I have not read Runciman. Oddly enough, I have recently start reading “The New Concise History of the Crusades” by Thomas Madden, whom I understand holds Runciman in high regard.After that, I have in line “The Crusades, Christianity, and Islam” by Jonathan Riley-Smith. And then I guess I need to find Runciman’s 3-volumes…

That aside,

I think it is unfair to dismiss New Advent as unbiased because of their Catholicity. It would be the equivalent of me dismissing your views as balanced because you are Eastern Orthodox. This doesn’t deny that New Advent and you would see the polemics from different angles and perspectives. But my dismissal based on prejudice would not be fair to either one of you. That is unless I start running into frequent inconsistencies from either one of you - at which point one of you would become more “credible” - not completely incorrect - but the weight of the opinions would favor those who are more sober, for lack of a better word.
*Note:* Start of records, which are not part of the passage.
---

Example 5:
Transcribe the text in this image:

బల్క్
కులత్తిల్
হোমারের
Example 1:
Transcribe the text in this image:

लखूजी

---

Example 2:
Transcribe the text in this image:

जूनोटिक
In fact, it is beneficial to see both extremes in that they would point to those issues that each side is more sensitive about. At which point the more “credible” source will eventually become a better witness.
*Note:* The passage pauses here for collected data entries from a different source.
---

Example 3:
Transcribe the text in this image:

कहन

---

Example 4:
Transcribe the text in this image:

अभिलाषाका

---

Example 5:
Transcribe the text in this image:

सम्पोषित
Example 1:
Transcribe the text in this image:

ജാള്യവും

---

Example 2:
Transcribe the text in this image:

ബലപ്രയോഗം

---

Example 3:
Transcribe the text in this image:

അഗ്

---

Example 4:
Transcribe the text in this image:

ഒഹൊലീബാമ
I always consult legitimate historians and historical documents, not Eastern Orthodox polemics. New Advent presents a very biased account of church history built on the foundation of Roman Catholic doctrine. I do not claim not to have a bias, but still try to rely on credible sources. I looked at several works by recognized church historians this morning before I wrote my response to the quote from New Advent. Most reports are rather sketchy, except for Runciman who gives the most details.
However, as I thought about the whole thing, I suddenly realized that whatever happened in Constantinople in 1054 had little to do with me, because I am under Antioch. A disagreement between Constantinople and Rome should not have effected the Patriarchate of Antioch, but it did because the Latins conquered the city and removed our Orthodox Patriarch and put Latin Bishop loyal to Rome in his place. That act made the schism more than a disagreement between Rome and Constantinople.